What is needed
Locate the line containing "Перетяжка мягкой" in the material below. Copy that line and all following lines through the end exactly, omitting any pictures.

——

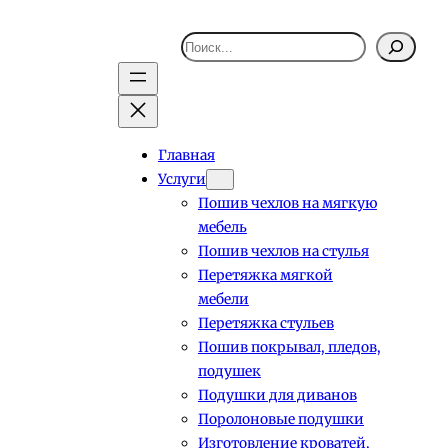
Поиск
Главная
Услуги
Пошив чехлов на мягкую
мебель
Пошив чехлов на стулья
Перетяжка мягкой
мебели
Перетяжка стульев
Пошив покрывал, пледов,
подушек
Подушки для диванов
Поролоновые подушки
Изготовление кроватей,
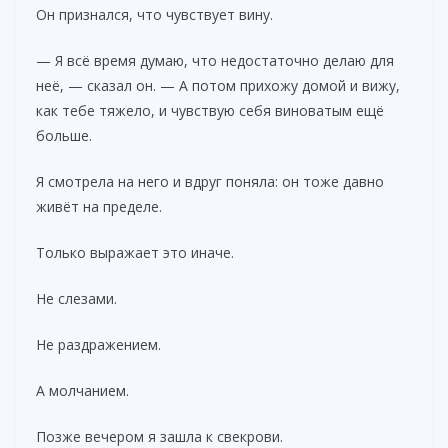
Он признался, что чувствует вину.
— Я всё время думаю, что недостаточно делаю для
неё, — сказал он. — А потом прихожу домой и вижу,
как тебе тяжело, и чувствую себя виноватым ещё
больше.
Я смотрела на него и вдруг поняла: он тоже давно
живёт на пределе.
Только выражает это иначе.
Не слезами.
Не раздражением.
А молчанием.
Позже вечером я зашла к свекрови.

——

Output of the exercise
Перетяжка мягкой
мебели
Перетяжка стульев
Пошив покрывал, пледов,
подушек
Подушки для диванов
Поролоновые подушки
Изготовление кроватей,
Он признался, что чувствует вину.
— Я всё время думаю, что недостаточно делаю для
неё, — сказал он. — А потом прихожу домой и вижу,
как тебе тяжело, и чувствую себя виноватым ещё
больше.
Я смотрела на него и вдруг поняла: он тоже давно
живёт на пределе.
Только выражает это иначе.
Не слезами.
Не раздражением.
А молчанием.
Позже вечером я зашла к свекрови.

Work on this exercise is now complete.